Wladimir Putin und der Heilige Ignatius von Loyola
Nun, zunächst waren beide in ihrem "ersten" Leben Offiziere. Der eine diente an der Schwelle zur Neuzeit der spanischen Krone, der andere im 20. Jahrhundert dem sowjetischen Geheimdienst. Was beide eint, ist zudem eine Überzeugung, ein Glaube. Ignatius glaubte, von Gott für eine besondere geschichtliche Mission berufen zu sein. Diesen Glauben möchte ich auch Putin nicht absprechen. Aber genau hier hört die Gemeinsamkeit auf bzw. hier ist der Punkt erreicht, an dem Putin von Ignatius lernen könnte.
Wenn er es täte, könnte es vielleicht sogar für den Weltfrieden von großer Bedeutung sein.

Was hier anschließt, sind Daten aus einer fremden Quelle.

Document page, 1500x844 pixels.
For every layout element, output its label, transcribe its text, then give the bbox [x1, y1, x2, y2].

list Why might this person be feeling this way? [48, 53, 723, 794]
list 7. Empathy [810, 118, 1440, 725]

Ignatius war sich sehr sicher, dass nichts, wirklich nichts, sicher ist. Darum empfahl er, alles, woran unser Herz hängt, immer wieder kritisch zu hinterfragen. Alles, was uns in Beschlag nimmt, sollte mit einem gewissen Abstand betrachtet werden. Auch die eigenen Überzeugungen. Er nannte diese Haltung Indifferenz. Sie gilt es, im ganzen Leben täglich neu einzuüben, denn es könnte sein, dass ich irre, es könnte sein, dass viele Aspekte übersehen oder verdrängt werden bei meinen Annahmen. Darum ist die Haltung der Indifferenz die Einnahme eines Standpunktes, der offen bleibt für Ergänzungen, Veränderungen, Korrekturen. Und zwar ein Leben lang. Diese Haltung ist zutiefst menschlich, weil sie den Menschen nicht überfordert. Ignatius wusste: Der Mensch ist nicht "Gott". Selbst wenn wir alles können und alles wissen - "Gott" steht dafür, dass die Wahrheit nie Besitz ist. Sie ist immer größer als alles Können und Wissen.

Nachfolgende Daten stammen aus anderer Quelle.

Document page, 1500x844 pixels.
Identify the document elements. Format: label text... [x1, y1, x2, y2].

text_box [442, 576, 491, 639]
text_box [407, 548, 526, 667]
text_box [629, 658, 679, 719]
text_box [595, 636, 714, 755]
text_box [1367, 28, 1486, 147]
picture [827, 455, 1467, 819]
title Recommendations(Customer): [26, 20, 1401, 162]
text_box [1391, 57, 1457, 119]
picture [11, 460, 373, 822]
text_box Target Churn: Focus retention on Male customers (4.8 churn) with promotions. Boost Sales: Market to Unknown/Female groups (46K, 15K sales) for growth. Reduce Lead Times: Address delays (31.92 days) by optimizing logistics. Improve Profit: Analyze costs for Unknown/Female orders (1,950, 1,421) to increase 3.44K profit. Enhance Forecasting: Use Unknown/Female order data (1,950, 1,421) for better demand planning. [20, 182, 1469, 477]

Was wäre, wenn Putin an sein eigenes Narrativ diese Haltung der Indifferenz anlegen würde? Die einfache Frage könnte lauten: Ob nicht alles anders ist, als ich es denke? Die Haltung der Indifferenz ist nicht nur weise. Auf Grund ihrer Offenheit bleibt sie dem "unverrückbaren Klassenstandpunkt" immer überlegen. Der Zugang zur Haltung der Indifferenz müsste auch Putin möglich sein, denn er betont ja den Glauben der Orthodoxie, die auch weiß: Gott ist immer größer, auch als unsere Erzählungen. Nun gehört zum Glauben auch die Tugend der Hoffnung. Ist es Hybris oder Naivität, sie auch für Wladimir Putin zu haben? Die Folgen für die leidgeprüfte ukrainische Bevölkerung und die vielen russischen Mütter und Väter, die ihre Söhne verloren haben und verlieren, macht die Hoffnung, dass Putin sein Narrativ in Frage stellt, zu einem dringenden Gebot christlicher Nächstenliebe!